The Trump administration on Friday called on the Supreme Court to clarify how Elon Musk’s government efficiency can contain personal data to millions of Americans.
The emergency appeal is the first in a series of applications to the High Court that involves the rapid operation of doges across the federal government.
This comes after an order from a Maryland judge restricted access to social security under federal privacy laws.
According to court documents, Social Security maintains personal records for almost everyone in the country, including school records, bank details, pay information and medical and mental health records for people with disabilities.

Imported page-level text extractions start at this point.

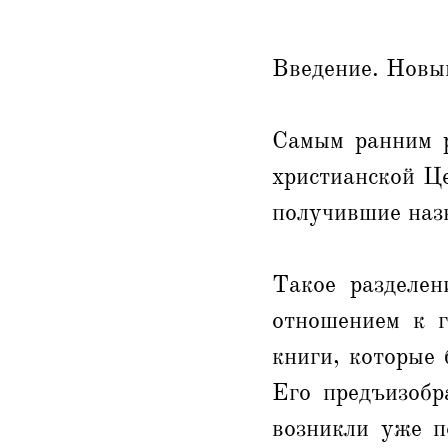
Введение. Новы
Самым ранним р
христианской Це
получившие назв
Такое разделен
отношением к г
книги, которые
Его предъизобр
возникли уже п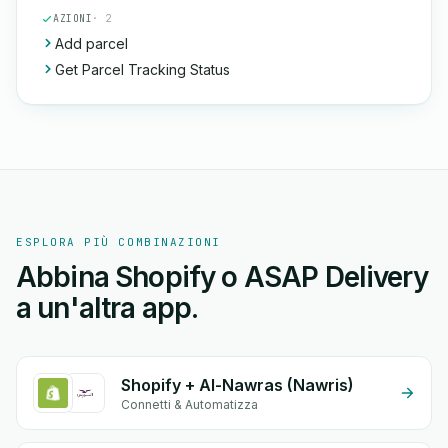
AZIONI
· 2
Add parcel
Get Parcel Tracking Status
ESPLORA PIÙ COMBINAZIONI
Abbina Shopify o ASAP Delivery
a un'altra app.
Shopify + Al-Nawras (Nawris)
Connetti & Automatizza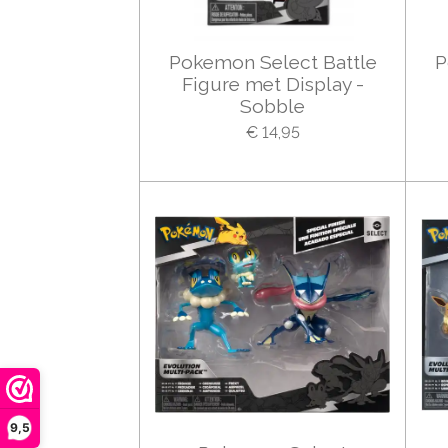
Pokemon Select Battle
P
Figure met Display -
Sobble
€ 14,95
9,5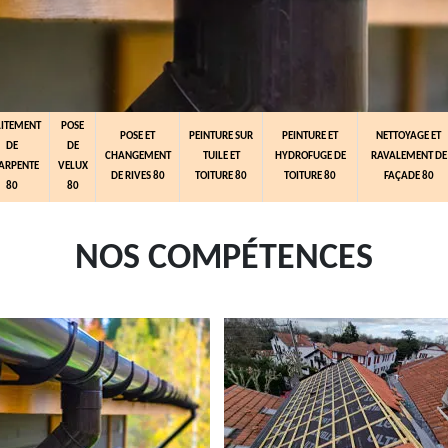
AITEMENT
POSE
POSE ET
PEINTURE SUR
PEINTURE ET
NETTOYAGE ET
DE
DE
CHANGEMENT
TUILE ET
HYDROFUGE DE
RAVALEMENT DE
ARPENTE
VELUX
DE RIVES 80
TOITURE 80
TOITURE 80
FAÇADE 80
80
80
NOS COMPÉTENCES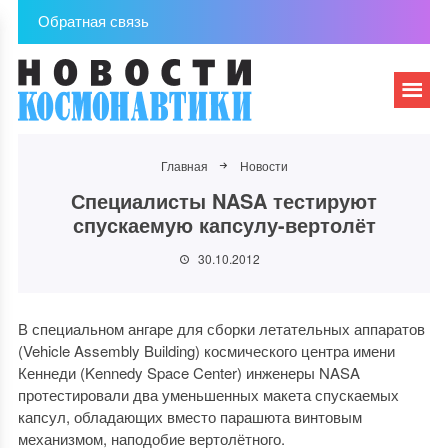
Обратная связь
Главная
Новости
Специалисты NASA тестируют
спускаемую капсулу-вертолёт
30.10.2012
В специальном ангаре для сборки летательных аппаратов
(Vehicle Assembly Building) космического центра имени
Кеннеди (Kennedy Space Center) инженеры NASA
протестировали два уменьшенных макета спускаемых
капсул, обладающих вместо парашюта винтовым
механизмом, наподобие вертолётного.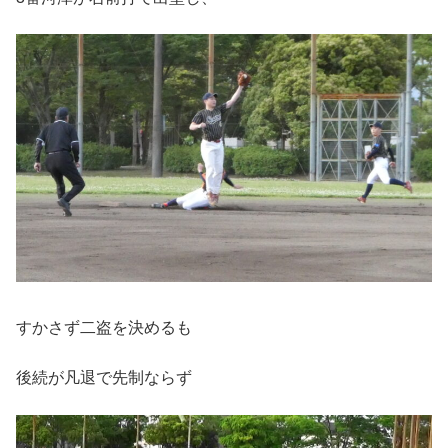
すかさず二盗を決めるも
後続が凡退で先制ならず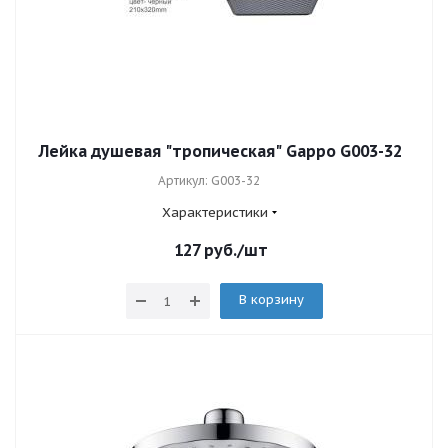
Лейка душевая "тропическая" Gappo G003-32
Артикул: G003-32
Характеристики
127
руб.
/шт
В корзину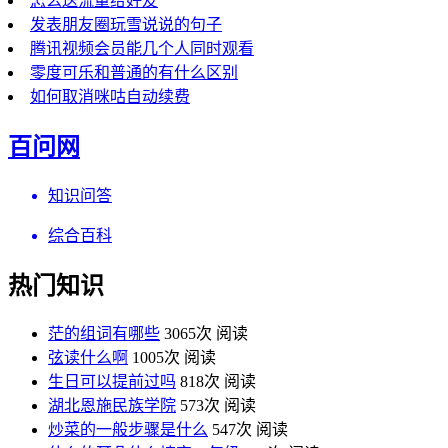
怎么送流量给好友
发表朋友圈玩雪说说的句子
腾讯视频会员能几个人同时观看
零度可乐和普通的有什么区别
如何取消咪咕自动续费
百问网
知识问答
综合百科
热门知识
茫的组词有哪些
3065次 阅读
弦读什么啊
1005次 阅读
生日可以提前过吗
818次 阅读
湖北恩施民族学院
573次 阅读
炒菜的一般步骤是什么
547次 阅读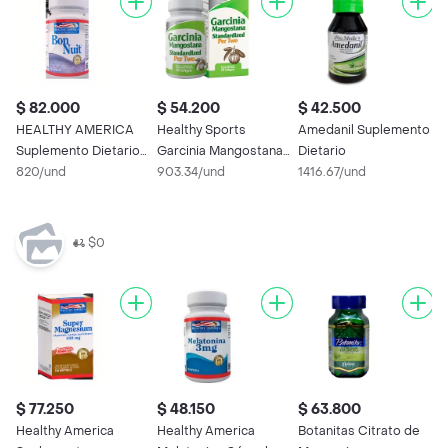
$ 82.000
$ 54.200
$ 42.500
$
HEALTHY AMERICA
Healthy Sports
Amedanil Suplemento
S
Suplemento Dietario
Garcinia Mangostana
Dietario
D
Bon Nuit Cápsulas
820/und
(2000 mg)
903.34/und
1416.67/und
4
$0
$ 77.250
$ 48.150
$ 63.800
Healthy America
Healthy America
Botanitas Citrato de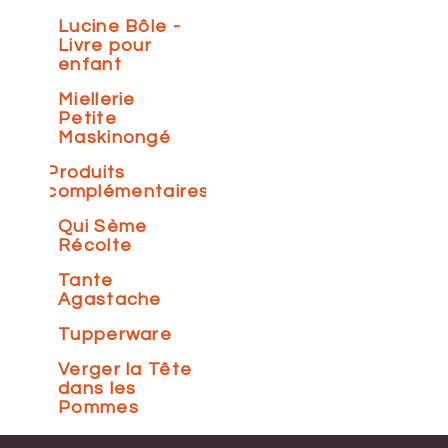
Lucine Bôle -
Livre pour
enfant
Miellerie
Petite
Maskinongé
Produits
complémentaires
Qui Sème
Récolte
Tante
Agastache
Tupperware
Verger la Tête
dans les
Pommes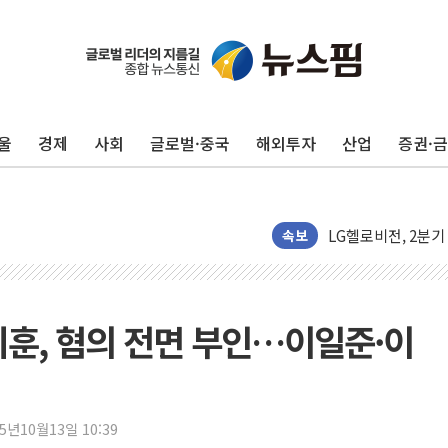
허장 차관 "소부장,
울
경제
사회
글로벌·중국
해외투자
산업
증권·
[종합] 해수부, 신
[컨콜] 카카오, "A
LG헬로비전, 2분기
속보
태명실업, 표준협회 
디투엔지니어링, 한
KCC "기록적 폭염에
기훈, 혐의 전면 부인…이일준·이
삼성E&A, 공식 캐릭
3년 내 같은 위반 
아모레퍼시픽 에스트라
25년10월13일 10:39
폭염이 부른 갈등…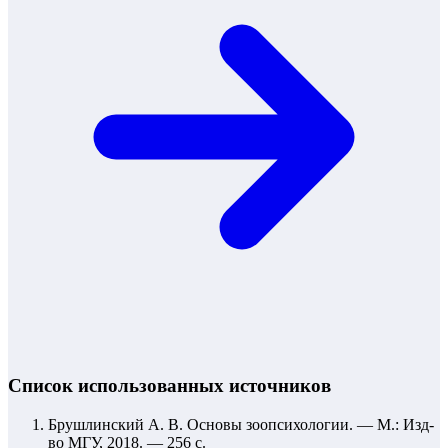
Список использованных источников
Брушлинский А. В. Основы зоопсихологии. — М.: Изд-
во МГУ, 2018. — 256 с.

The government says the DOGE team needs to access federal target waste. Currently preparing to step back from working with Doge, Musk is focusing on Social Security as a suspect in fraud. The billionaire entrepreneur described it as the “Ponzi Plan” and argued that reducing waste in the program was an important way to reduce government spending.
Attorney D. John Sauer on Friday argued that judge restrictions disrupt the key work of Kuzi and inappropriately interfered with the decisions of the administrators. “Uninterrupted, this provisional injunction only invites further judicial invasion into internal agency decisions,” he wrote.
He asked the judicial authorities to block an order from US District Judge Ellen Hollander in Maryland, where the lawsuit was being developed.
The Court of Appeals immediately refused to immediately unblock Doge Access, although split along the ideological boundaries. A conservative minority judge said there was no evidence that the team had “targeted snooping” or exposed personal information.
The lawsuit was originally filed by a group of trade unions and a group of retirees. The Supreme Court sought a response to the administration’s appeal by May 12th.
More than 20 lawsuits have been filed over Doge’s work. This includes deep cuts in federal agencies and large layoffs.
Hollander discovered that Doge’s Social Security efforts would be based on “more than doubt” of fraud.
Her orders allow staff to access anonymous data, but the Trump administration says Doge cannot work effectively with these restrictions.
The country’s court system is zero on the ground due to a pushback to President Trump’s sweeping, conservative agenda, with around 200 lawsuits posing all sorts of challenging policies, from immigration to education to massive layoffs of federal workers.
So far, if it reached the Supreme Court, the judiciary handed over some of the mostly procedural rulings above the administration, but rejected the broader arguments of the government in other cases.
Whitehurst writes for the Associated Press.